小笹寿しの客には、著名人・有名人も多かった。岡田親方が職人として働いた、銀座にあった最初の店には、二階があり、そこは文化人が集うサロン的な空間だったようだ。その名残からなのか、代沢の店にも、山口瞳さんをはじめ、多くの方が通った。

お店では、山口さんにお会いすることはなかったが、俳優の松田優作さんには二度ほど遭遇した。レディジェーンというジャズバーが、下北沢駅と小笹寿しの中間にあった。そこのマスターが松田さんと親しく、ご一緒の時に偶然私も小笹にいたのだ。松田さんが先にいらして、お茶を飲みながら、マスターの大木さんを待っていた。静かに、意識して、オーラを消しているように。

また、近所にお住まいだった、構成作家の高平哲郎さんも常連だった。当時高平さんは、「今夜は最高!」と「笑っていいとも!」の構成をやっておられた。

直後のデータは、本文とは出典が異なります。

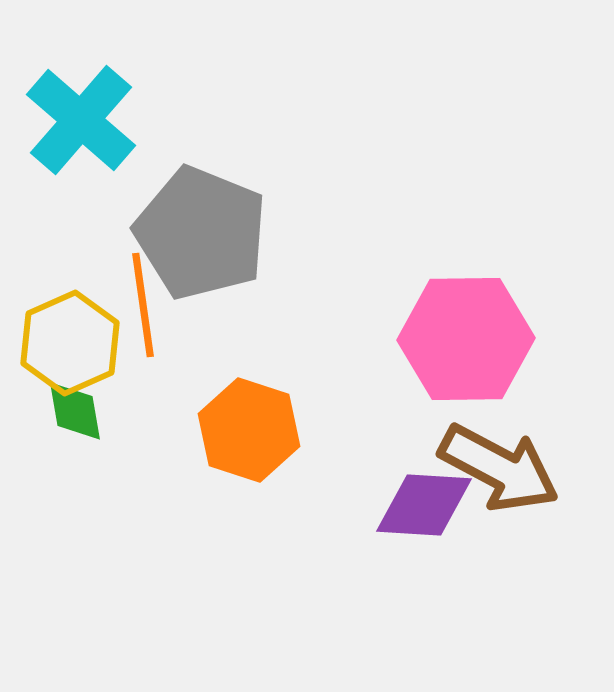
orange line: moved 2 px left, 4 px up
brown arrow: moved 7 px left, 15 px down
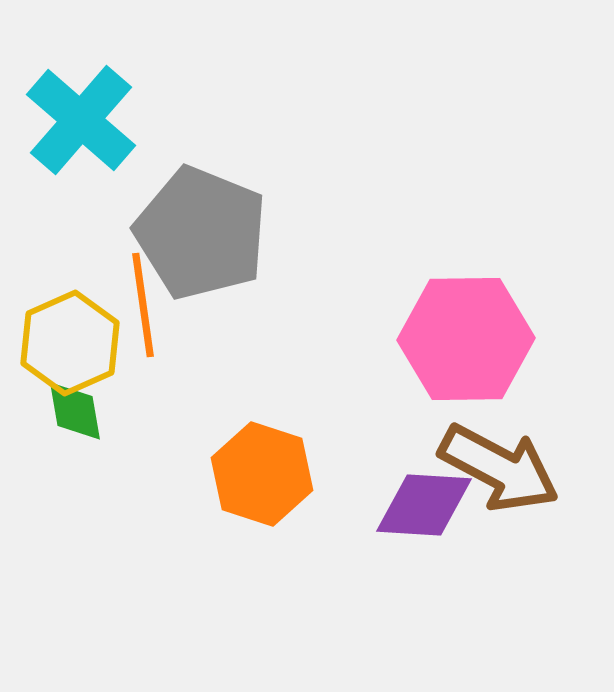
orange hexagon: moved 13 px right, 44 px down
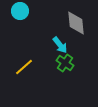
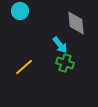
green cross: rotated 18 degrees counterclockwise
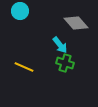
gray diamond: rotated 35 degrees counterclockwise
yellow line: rotated 66 degrees clockwise
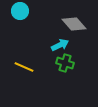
gray diamond: moved 2 px left, 1 px down
cyan arrow: rotated 78 degrees counterclockwise
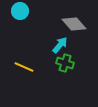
cyan arrow: rotated 24 degrees counterclockwise
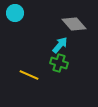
cyan circle: moved 5 px left, 2 px down
green cross: moved 6 px left
yellow line: moved 5 px right, 8 px down
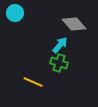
yellow line: moved 4 px right, 7 px down
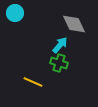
gray diamond: rotated 15 degrees clockwise
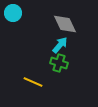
cyan circle: moved 2 px left
gray diamond: moved 9 px left
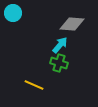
gray diamond: moved 7 px right; rotated 60 degrees counterclockwise
yellow line: moved 1 px right, 3 px down
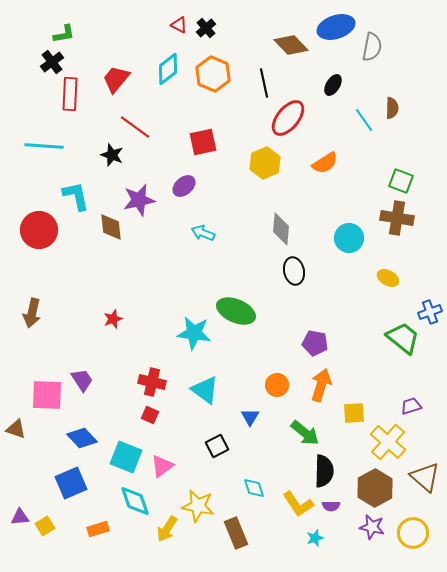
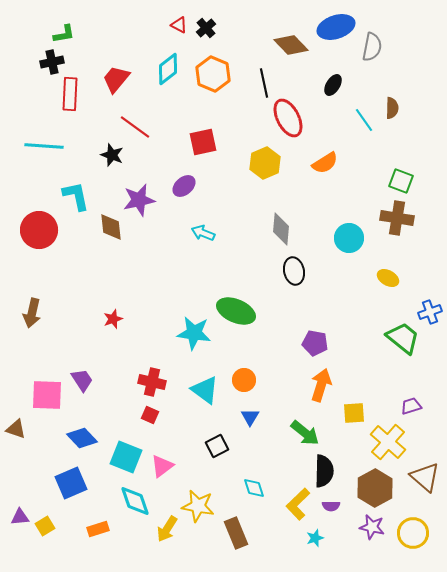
black cross at (52, 62): rotated 25 degrees clockwise
red ellipse at (288, 118): rotated 66 degrees counterclockwise
orange circle at (277, 385): moved 33 px left, 5 px up
yellow L-shape at (298, 504): rotated 80 degrees clockwise
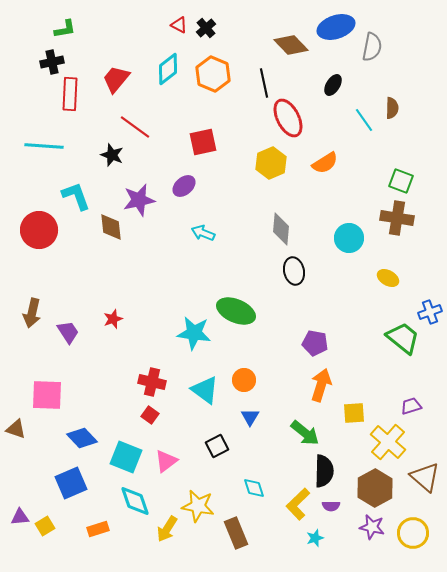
green L-shape at (64, 34): moved 1 px right, 5 px up
yellow hexagon at (265, 163): moved 6 px right
cyan L-shape at (76, 196): rotated 8 degrees counterclockwise
purple trapezoid at (82, 380): moved 14 px left, 48 px up
red square at (150, 415): rotated 12 degrees clockwise
pink triangle at (162, 466): moved 4 px right, 5 px up
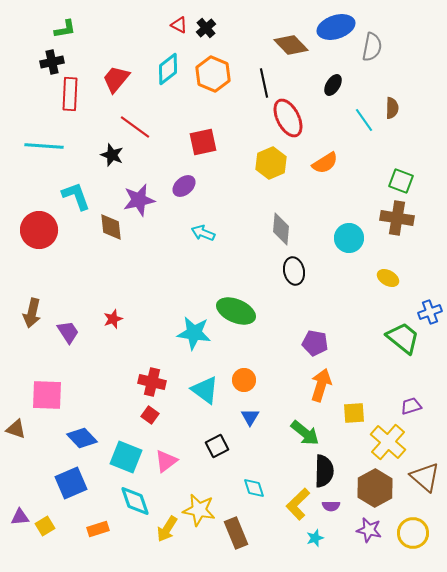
yellow star at (198, 506): moved 1 px right, 4 px down
purple star at (372, 527): moved 3 px left, 3 px down
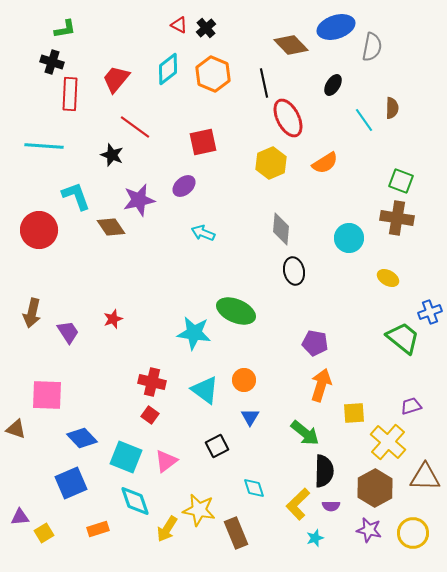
black cross at (52, 62): rotated 30 degrees clockwise
brown diamond at (111, 227): rotated 28 degrees counterclockwise
brown triangle at (425, 477): rotated 40 degrees counterclockwise
yellow square at (45, 526): moved 1 px left, 7 px down
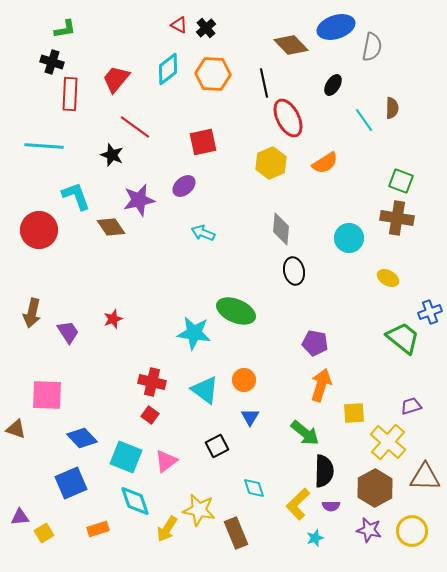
orange hexagon at (213, 74): rotated 20 degrees counterclockwise
yellow circle at (413, 533): moved 1 px left, 2 px up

高平さんを、岡田親方は、”先生、先生”と呼んでいた。ある時、高平さんと偶然一緒になった時に、トロ鉄火を注文し、食べた後に、「親父さん、これシャリ抜きで巻いたらどうなんだろうね?」と聞いた。親方は、「じゃぁ先生、巻いてみましょうか?」と答え、巻いて高平さんの前に出した。店に緊張が走った。一口食べた高平さん、「やっぱり、シャリがあった方がいいね。」

いっぺんに緊張がほぐれ、店が笑いに包まれた。親方も笑っていた。

料理人も店に来ていた。六本木材木町のテレビ朝日から、少し広尾に下りたところに、「包正」という和食のお店があった。そこの店主原さんが、日曜のお昼に来て、熱燗でゆるゆるとくつろいでいた。表から入る晩秋の日差しに原さんのシルエットが映え、まるで切り絵のようだった。

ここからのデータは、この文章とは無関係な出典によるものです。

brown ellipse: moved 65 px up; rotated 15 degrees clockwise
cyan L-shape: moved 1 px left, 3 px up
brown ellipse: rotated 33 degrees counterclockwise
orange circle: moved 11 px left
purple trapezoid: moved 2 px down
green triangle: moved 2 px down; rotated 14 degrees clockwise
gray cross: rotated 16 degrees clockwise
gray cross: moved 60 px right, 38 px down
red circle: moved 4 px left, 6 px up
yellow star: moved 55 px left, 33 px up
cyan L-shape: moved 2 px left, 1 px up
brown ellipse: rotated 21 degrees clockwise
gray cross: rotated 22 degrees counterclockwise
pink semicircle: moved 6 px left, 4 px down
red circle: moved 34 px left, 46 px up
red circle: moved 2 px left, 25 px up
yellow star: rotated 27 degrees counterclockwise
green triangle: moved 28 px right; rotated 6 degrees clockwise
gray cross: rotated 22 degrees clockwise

当時私が担当していた、斉藤ゆう子も良く通っていたようで、砧あたりでの撮影の仕事終わりで、電話をかけ、席を空けて待っていてもらい、一緒に行ったこともあった。親方はとてもやさしい、にこやかな笑顔で迎えてくれた。

斉藤ゆう子は、「笑ってる場合ですよ!」の「お笑い君こそスターだ」で五週勝ち抜き、グランプリを獲得し、吉本興業からデビューした。関西では、「おもしろサンデー」の初代フレッシュレポーターをやっていた。五週目の前夜、生放送を終え、東京へ行くために、現在の吉本本社の近くに泊り、番組の構成作家だった加納健男さんと私と三人で、徹夜でネタを考えたものだ。その後セブンイレブンのCMでブレイクし、斉藤慶子とW斉藤でフジテレビのキャンペーンに起用された、売れっ子だった。

話がそれた。

このように、小笹寿しは、明るくにぎわっていた。

お店を明るくしていたのは、女将の貞子さんだった。小柄で高い声で、「あら、野山さん、ようこそ」と笑顔で迎えてくれた。

お茶やお酒などサービスや、お勘定は女将さんの担当だった。